Health minister, doctors spar over Thiruvananthapuram organ transplant fiasco

Health minister Veena George and the medical community in Kerala spar over who should be held accountable for the alleged failure in adhering to established organ transplant protocols in Thiruvananthapuram Medical College.

The minister says that the responsibility vests with doctors. The medical community, on the other hand, feels the health minister and the health secretary should at least take "vicarious liability" for what happened at the Medical College.

"The government cannot shy away from its responsibility of putting in place allied mechanisms like a team of nurses, attendants and a public relations officer, as they have in private hospitals, to aid the expert doctors involved in organ transplant," said Dr Samuel Koshy, the president of Indian Medical Association, Kerala Chapter. "Has the government bothered to create such a team in the medical college," he asked.

The big charge against the medical college was that there was none present to receive the organ when the ambulance arrived from Kochi. It was some outsiders who took the ice container and rushed inside the hospital.

After the health minister said doctors should take responsibility for the failure early on Tuesday, the IMA issued a statement lampooning the minister for abdicating her responsibility. "Instead of finding solutions for systemic failures at the government level, this approach of making scapegoats of doctors is unacceptable," the IMA statement said. "It is highly condemnable to suspend doctors as a remedy for any complaint," the statement said.

The IMA even termed the suspension "absurd". One of the suspended doctors, Nephrology head Dr Jacob George, was not even in Kerala when the incident took place. "He was in Delhi, conducting the Diplomate of National Board (DNB) examinations," Dr Koshy said.

The IMA said that penalising doctors had become the norm. "When a patient with criminal antecedents broke out of the Kuthiravattom Mental Health Centre (Kozhikode), the hospital superintendent was suspended. At Kuthiravattom, there are just two security personnel for 450 patients," Dr Koshy said. "Recently, the head of the Department of Orthopedics at Thrissur Medical College was suspended for having done the right thing," Dr Koshy said. The doctor had called back a dead body that was released by a junior doctor without conducting an autopsy.

The IMA questioned certain charges that were raised as part of the organ transplant in Thiruvananthapuram Medical College.. "It is not clear why it was said there was a delay in conducting the operation when the harvested kidney would remain preserved for up to 24 hours," the IMA statement said.

The IMA said the controversy surrounding the issue was devoid of any basic understanding of organ transplants. "First of all, it is not possible to find the right recipient beforehand. Tests will be done on possible candidates to establish the match only after receiving information of the brain-dead donor," the IMA said. Once the right recipient is found, the patient will be taken for haemodialysis, which usually takes four hours. "When the donor kidney arrived, the dialysis was not yet over," the IMA said. This was a point the minister had also stressed.

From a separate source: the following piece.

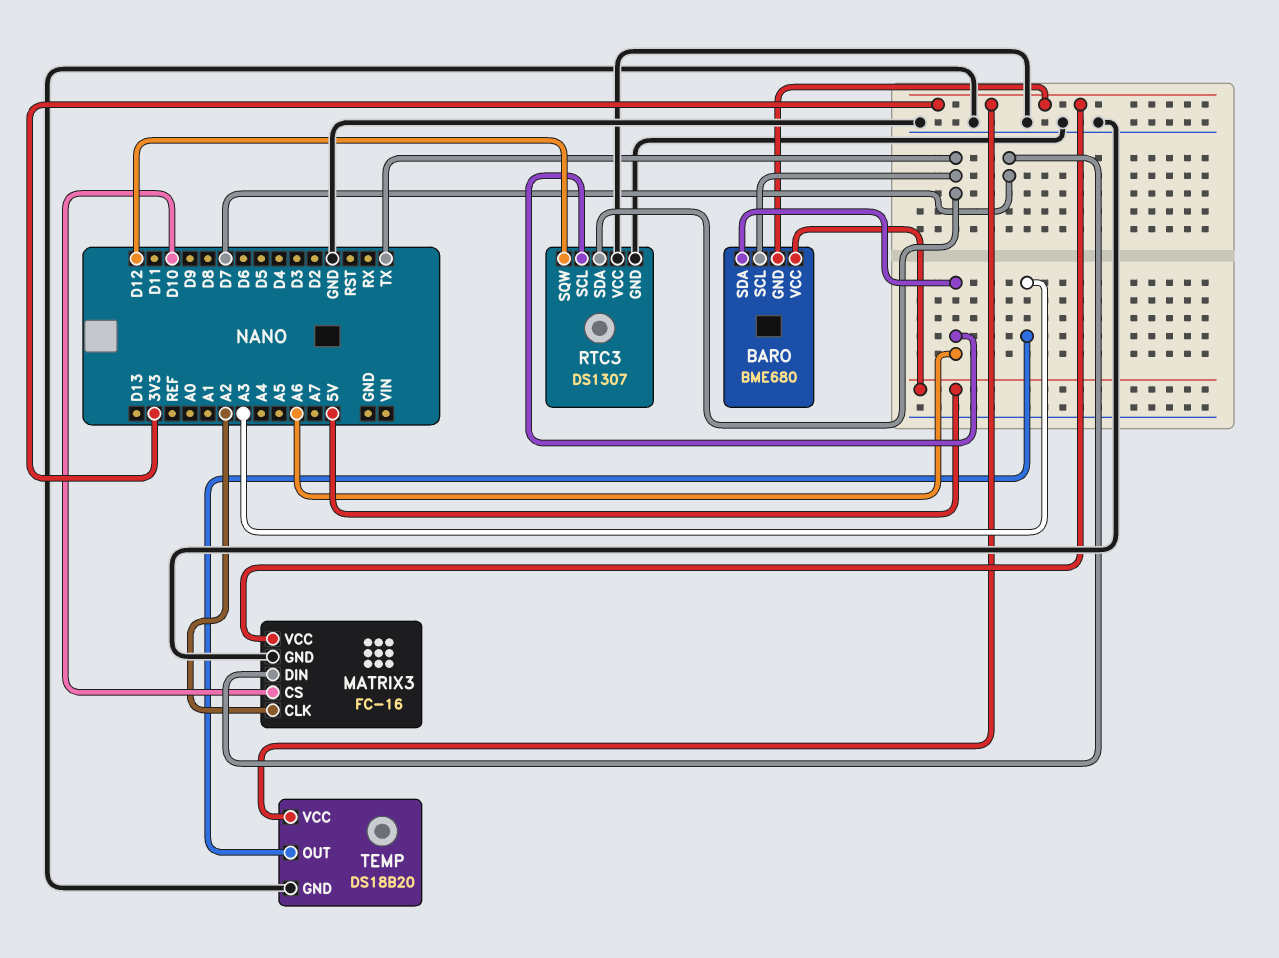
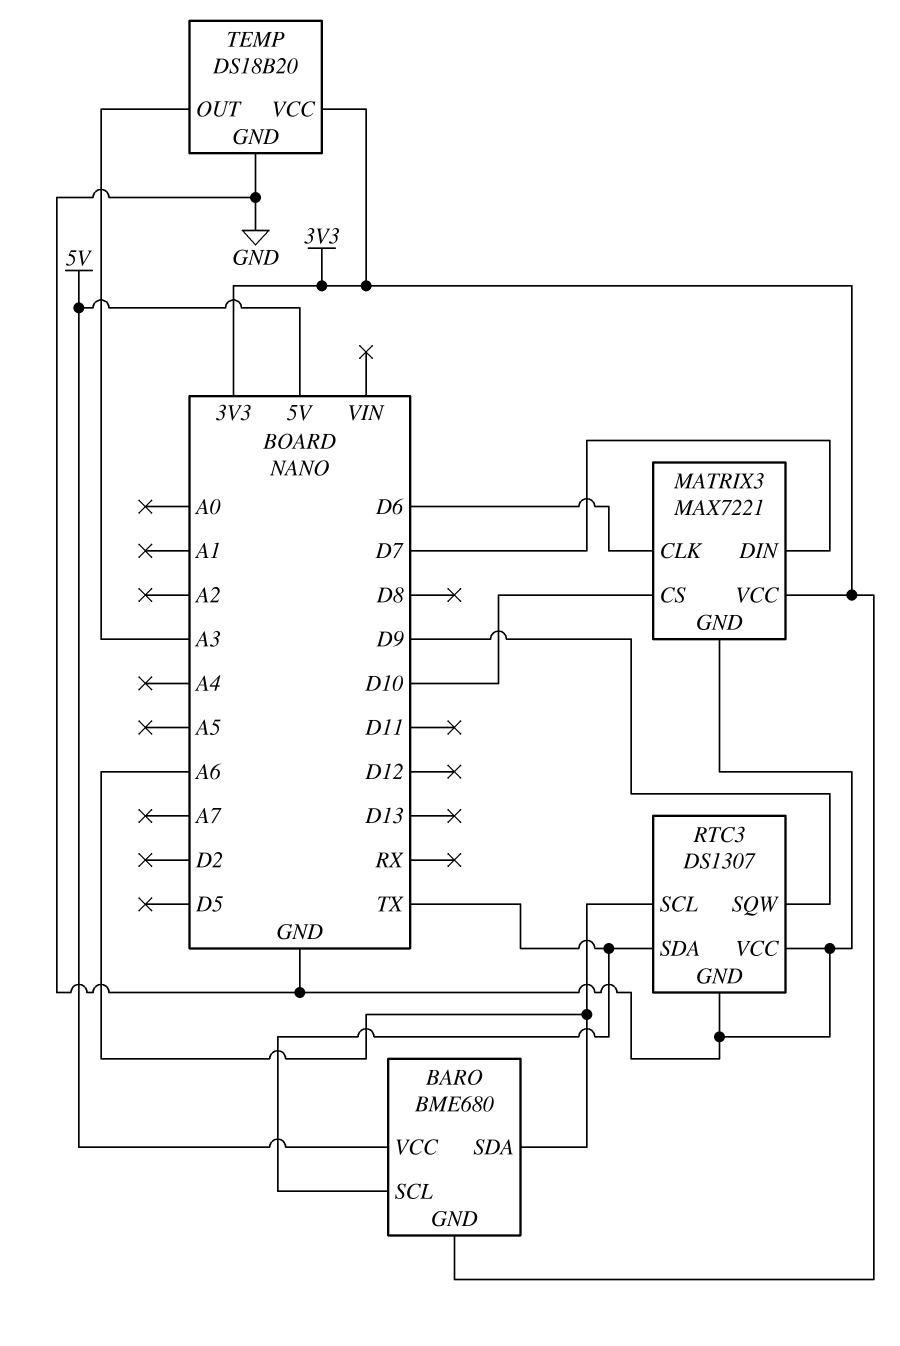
MATRIX3: FC-16 -> MAX7221
MATRIX3 pin CLK: A2 -> D6
RTC3 pin SQW: D12 -> D9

In the case of Suresh Kumar, the 62-year-old end-stage renal patient who received the kidney, he had suffered respiratory issues after the dialysis. "This necessitated extra care. And once in the operation theatre, certain tests have to be done before the patient is sedated. The donor kidney, too, has to be subjected to some tests," the IMA said, hinting that if at all there was a delay, it was normal.

Considering Suresh Kumar's grave condition, his relatives were informed of the high possibility of failure. Suresh Kumar eventually died of cardiac arrest.